Trend zu einem verbesserten Überleben beim HRD-positiven PDAC

Dienstag, 14. Juni 2022

/Kateryna_Kon stock.adobe.com

Chicago – Im neoadjuvanten Setting sprechen HRD-positive Patienten mit einem duktalen Adenokarzinom des Pankreas (PDAC) tendenziell besser auf eine platinhaltige Chemotherapie an als auf ein nicht-platinbasiertes Regime.

Tumore mit einem homologen Rekombinationsdefizit (HRD, einschließlich BRCA-Defekte) werden als HRD-positiv bezeichnet (siehe Kasten). Die bisherige Datenlage deutet darauf hin, dass ein HRD-positiver Status zum Beispiel bei Eierstockkrebs als prädiktiver Biomarker für eine platinhaltige Chemotherapie fungieren könnte.

Beim PDAC liegen nur begrenzt Daten zum Therapieansprechen bei HRD unter platinbasierten Chemotherapien im Neoadjuvanten Setting vor, betonte Gudbjorg Jonsdottir von der University of Iowa Hospitals and Clinics, Department of Internal Medicine anlässlich einer Postersession auf der Jahrestagung der American Society of Clinical Oncology (ASCO) 2022 (DOI: 10.1200/JCO.2022.40.16_suppl.4132). Daher stellte die Expertin aktuelle Analysen zu PDAC stratifiziert nach HRD-Status und therapieansprechen unter platinbasierter Chemotherapie im Vergleich zu Chemotherapie ohne Platinexposition vor.

Zur Analyse wurden Patienten mit resezierbarem PDAC eingeschlossen, die zwischen 1999 und 2020 im Oncology Research Information Exchange Network (ORIEN) diagnostiziert wurden.
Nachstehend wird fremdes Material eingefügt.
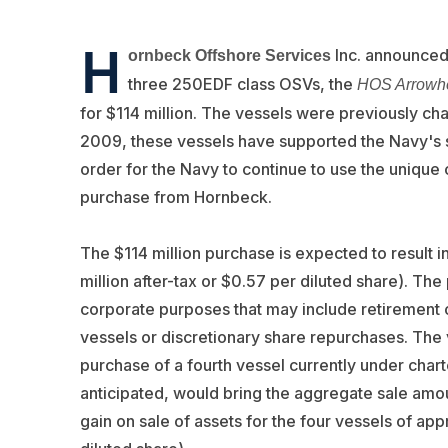
H
Inc. announced 
ornbeck Offshore Services
three 250EDF class OSVs, the
HOS Arrowh
for $114 million. The vessels were previously ch
2009, these vessels have supported the Navy's su
order for the Navy to continue to use the unique 
purchase from Hornbeck.
The $114 million purchase is expected to result i
million after-tax or $0.57 per diluted share). The
corporate purposes that may include retirement of 
vessels or discretionary share repurchases. The
purchase of a fourth vessel currently under chart
anticipated, would bring the aggregate sale amoun
gain on sale of assets for the four vessels of app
Die molekulare Charakterisierung erfolgte nach diesen HRD-Varianten: BRCA1, BRCA2, PALB2, BRIP1, BRAD1, BLM, BAP1, ATM, RAD51C, RAD51, RAD50, RAD54B, CHECK2, NBN, FANCA/B/C/D2/E/F/G, ARID1A, MRE11 und XRCC2.

HRD und HRR

Ein DNA-Reparatursystem, das Mutationen in der DNA vehindert, ist die homologe Rekombinationsreparatur (HRR). Patienten mit einem homologen Rekombinationsdefizit (HRD) haben einen Defekt in der DNA-Reparatur. Das Krebsrisiko steigt.
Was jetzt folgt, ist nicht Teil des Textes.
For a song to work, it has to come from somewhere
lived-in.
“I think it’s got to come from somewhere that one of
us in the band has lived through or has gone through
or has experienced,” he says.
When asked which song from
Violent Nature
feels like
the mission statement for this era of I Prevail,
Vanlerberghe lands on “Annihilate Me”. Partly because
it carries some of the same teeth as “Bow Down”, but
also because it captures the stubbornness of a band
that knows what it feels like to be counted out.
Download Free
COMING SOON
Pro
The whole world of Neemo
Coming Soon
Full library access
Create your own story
Die ORIEN-Kohorte umfasste 311 Patienten mit resektierbaren PDAC, wovon lediglich 22 Patienten (7 %) eine HRR (homologous recombination repair)-Signalwegmutation aufwiesen. Von den 22 HRD-positiven Patienten erhielten 8 (36 %) neoadjuvant eine platinbasierte Chemotherapie und 9 (41 %) ein nicht-platinbasiertes Regime und 4 Patienten (23 %) erhielten keine perioperative systemische Behandlung.

Die Anteile der nachgewiesenen HRD-Varianten lagen bei 2,6 % für BRCA2 (n=8), 1,3 % für RAD50 (n=4), 1,0 % für BRCA1 (n=3), 0,6 % für ATM (n=2) und jeweils 0,3 % (n=1) für ARID1A, BRIP1, CHECK2, FANCG, PALPB2 sowie RAD51C.

Platinhaltige Chemotherapie bei HRD-positiven PDAC-Patienten von Vorteil

Das mediane Gesamtüberleben (mOS) bei HRD-positive Patienten, die sich einer perioperativen platinbasier­ten Chemotherapie unterzogen, betrug 3,5 Jahre (95-%-KI 3,4-NA). Unter einem nicht-platinbasiertem Regime lag das mOS hingegen bei 1,2 Jahren (KI 0,9-NA). Bei Patienten ohne HRR-Mutation, die eine platinbasierte Chemotherapie erhielten, betrug die mOS 2,7 Jahre (KI 2,3-3,9) und bei Patienten ohne platinbasiertes Regime betrug die mOS 2,9 Jahre, p=0,43.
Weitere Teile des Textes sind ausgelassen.